L2 · Data Operations⚠ not certain from listing

Not certain from the listing — The tool stores brand keywords, prompt templates, and scraped LLM responses. Threats include database poisoning or unauthorized access to proprietary brand monitoring targets and search strategies.

L3 · Agent Frameworks⚠ not certain from listing

Not certain from the listing — Orchestration likely involves scheduled cron jobs or simple scraping scripts rather than complex agent frameworks. Threats include insecure handling of external LLM API keys or parsing vulnerabilities when processing unstructured LLM outputs.

L4 · Deployment & Infrastructure⚠ not certain from listing

Not certain from the listing — As an open-source tool, deployment depends on the user (self-hosted or SaaS).
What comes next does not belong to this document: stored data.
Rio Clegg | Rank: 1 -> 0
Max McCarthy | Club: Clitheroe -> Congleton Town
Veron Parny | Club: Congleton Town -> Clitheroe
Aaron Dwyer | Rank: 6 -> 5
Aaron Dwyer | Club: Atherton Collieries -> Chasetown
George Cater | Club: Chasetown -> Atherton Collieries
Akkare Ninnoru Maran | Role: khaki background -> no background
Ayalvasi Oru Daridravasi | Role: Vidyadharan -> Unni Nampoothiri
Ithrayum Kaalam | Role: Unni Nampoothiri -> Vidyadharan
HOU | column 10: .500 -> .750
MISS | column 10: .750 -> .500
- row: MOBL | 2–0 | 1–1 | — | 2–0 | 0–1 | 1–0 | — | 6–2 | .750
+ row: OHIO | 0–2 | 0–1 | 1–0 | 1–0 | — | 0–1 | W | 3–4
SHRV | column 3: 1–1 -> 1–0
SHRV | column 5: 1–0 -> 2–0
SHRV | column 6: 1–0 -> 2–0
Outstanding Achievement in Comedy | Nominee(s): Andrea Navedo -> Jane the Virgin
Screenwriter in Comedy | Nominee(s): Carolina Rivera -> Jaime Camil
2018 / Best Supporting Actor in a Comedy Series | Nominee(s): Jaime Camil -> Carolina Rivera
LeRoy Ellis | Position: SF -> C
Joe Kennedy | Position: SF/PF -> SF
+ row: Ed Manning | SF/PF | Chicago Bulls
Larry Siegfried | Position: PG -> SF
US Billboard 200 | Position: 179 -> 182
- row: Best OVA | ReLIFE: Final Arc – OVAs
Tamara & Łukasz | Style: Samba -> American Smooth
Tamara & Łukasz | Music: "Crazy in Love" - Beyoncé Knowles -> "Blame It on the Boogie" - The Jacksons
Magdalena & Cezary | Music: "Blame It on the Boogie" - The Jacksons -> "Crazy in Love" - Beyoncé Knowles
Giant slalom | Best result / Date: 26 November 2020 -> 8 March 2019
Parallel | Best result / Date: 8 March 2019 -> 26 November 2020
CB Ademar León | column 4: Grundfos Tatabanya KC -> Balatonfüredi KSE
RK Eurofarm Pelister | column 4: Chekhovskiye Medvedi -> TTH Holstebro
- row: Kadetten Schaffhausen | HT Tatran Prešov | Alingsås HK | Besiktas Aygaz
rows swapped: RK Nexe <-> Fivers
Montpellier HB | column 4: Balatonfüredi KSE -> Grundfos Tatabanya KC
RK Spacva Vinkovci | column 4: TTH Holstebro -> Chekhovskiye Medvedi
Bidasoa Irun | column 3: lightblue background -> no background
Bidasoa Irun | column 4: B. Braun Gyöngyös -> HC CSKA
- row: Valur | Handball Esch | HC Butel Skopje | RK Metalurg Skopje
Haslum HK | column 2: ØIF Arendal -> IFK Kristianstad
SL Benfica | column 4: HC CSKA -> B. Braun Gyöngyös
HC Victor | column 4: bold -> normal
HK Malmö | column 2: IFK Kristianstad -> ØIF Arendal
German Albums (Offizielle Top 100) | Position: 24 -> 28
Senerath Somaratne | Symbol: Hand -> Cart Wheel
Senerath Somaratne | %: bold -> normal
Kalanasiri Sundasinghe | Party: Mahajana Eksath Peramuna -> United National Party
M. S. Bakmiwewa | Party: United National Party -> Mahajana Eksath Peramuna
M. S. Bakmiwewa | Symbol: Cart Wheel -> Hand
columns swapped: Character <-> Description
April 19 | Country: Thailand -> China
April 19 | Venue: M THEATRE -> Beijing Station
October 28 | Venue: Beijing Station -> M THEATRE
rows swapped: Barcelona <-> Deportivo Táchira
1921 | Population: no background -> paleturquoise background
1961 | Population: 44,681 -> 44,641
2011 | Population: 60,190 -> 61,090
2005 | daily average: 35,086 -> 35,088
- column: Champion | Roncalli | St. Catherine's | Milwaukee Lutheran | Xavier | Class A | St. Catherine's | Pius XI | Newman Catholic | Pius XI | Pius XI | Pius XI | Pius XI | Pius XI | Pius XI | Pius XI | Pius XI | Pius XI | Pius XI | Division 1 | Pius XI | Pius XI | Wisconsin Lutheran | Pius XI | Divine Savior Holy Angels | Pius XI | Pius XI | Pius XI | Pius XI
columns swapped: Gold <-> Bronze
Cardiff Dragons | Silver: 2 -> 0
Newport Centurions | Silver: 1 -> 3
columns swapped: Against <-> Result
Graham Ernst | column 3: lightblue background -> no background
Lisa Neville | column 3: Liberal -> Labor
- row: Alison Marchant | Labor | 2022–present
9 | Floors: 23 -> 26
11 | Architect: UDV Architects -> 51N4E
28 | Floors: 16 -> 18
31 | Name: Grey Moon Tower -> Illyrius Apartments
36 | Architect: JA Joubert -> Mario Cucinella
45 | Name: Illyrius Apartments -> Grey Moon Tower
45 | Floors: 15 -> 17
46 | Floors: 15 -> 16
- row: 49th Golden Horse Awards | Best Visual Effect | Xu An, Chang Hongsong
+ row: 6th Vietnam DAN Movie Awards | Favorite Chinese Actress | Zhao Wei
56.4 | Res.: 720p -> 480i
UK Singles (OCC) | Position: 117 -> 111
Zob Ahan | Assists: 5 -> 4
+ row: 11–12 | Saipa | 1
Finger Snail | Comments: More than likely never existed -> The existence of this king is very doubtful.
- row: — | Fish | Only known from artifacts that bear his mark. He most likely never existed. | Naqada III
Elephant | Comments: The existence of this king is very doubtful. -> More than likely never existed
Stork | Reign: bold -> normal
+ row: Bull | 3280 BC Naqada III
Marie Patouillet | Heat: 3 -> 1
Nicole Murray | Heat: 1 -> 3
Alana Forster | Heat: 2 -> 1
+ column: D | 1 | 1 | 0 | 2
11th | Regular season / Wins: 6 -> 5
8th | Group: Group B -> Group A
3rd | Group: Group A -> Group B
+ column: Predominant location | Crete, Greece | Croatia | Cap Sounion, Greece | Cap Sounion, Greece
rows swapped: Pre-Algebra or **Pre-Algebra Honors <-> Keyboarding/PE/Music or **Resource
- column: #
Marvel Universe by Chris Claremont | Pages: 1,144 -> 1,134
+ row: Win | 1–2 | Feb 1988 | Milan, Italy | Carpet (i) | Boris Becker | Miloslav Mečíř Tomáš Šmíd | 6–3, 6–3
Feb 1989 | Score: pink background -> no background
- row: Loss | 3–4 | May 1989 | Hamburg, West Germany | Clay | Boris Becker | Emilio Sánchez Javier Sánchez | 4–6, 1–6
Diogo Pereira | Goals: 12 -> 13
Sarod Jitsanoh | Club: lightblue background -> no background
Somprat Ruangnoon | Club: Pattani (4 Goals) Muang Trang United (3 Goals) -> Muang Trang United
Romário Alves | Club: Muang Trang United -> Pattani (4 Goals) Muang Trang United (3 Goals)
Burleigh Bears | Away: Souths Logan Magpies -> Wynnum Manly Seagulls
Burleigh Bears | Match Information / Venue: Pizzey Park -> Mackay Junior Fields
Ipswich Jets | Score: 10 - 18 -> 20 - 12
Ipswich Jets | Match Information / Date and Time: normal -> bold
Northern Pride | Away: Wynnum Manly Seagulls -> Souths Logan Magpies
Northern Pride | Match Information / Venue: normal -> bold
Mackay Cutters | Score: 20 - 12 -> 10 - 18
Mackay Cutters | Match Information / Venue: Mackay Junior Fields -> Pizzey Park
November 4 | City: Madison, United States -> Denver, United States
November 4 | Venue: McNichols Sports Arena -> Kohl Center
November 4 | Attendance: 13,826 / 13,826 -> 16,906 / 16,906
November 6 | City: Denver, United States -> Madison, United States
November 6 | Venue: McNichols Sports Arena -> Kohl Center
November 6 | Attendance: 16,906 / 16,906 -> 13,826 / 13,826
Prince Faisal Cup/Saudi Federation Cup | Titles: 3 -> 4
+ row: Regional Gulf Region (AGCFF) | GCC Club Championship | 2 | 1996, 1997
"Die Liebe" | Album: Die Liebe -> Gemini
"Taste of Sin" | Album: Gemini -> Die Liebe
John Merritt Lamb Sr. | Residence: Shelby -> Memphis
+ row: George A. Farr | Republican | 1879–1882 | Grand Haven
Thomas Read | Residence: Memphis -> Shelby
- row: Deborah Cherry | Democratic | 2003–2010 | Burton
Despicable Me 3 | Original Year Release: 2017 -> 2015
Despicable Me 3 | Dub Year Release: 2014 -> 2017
Threats include exposed monitoring dashboards, insecure API endpoints, or lack of network isolation during scraping tasks.

L5 · Evaluation & Observability⚠ not certain from listing

Not certain from the listing — No built-in guardrails or LLM observability features are mentioned. There are likely gaps in detecting drift or adversarial manipulation of monitored LLM outputs.

L6 · Security & Compliance (cross-cutting)⚠ not certain from listing

Not certain from the listing — No mention of authentication, RBAC, or compliance standards. Users must implement their own access controls and compliance checks for data scraping.

L7 · Agent Ecosystem⚠ not certain from listing

Not certain from the listing — It operates as a standalone monitoring tool querying external LLM ecosystems, with no direct multi-agent orchestration or marketplace integrations described.

MAESTRO — the 7-layer agentic threat-modeling framework (Cloud Security Alliance / Ken Huang).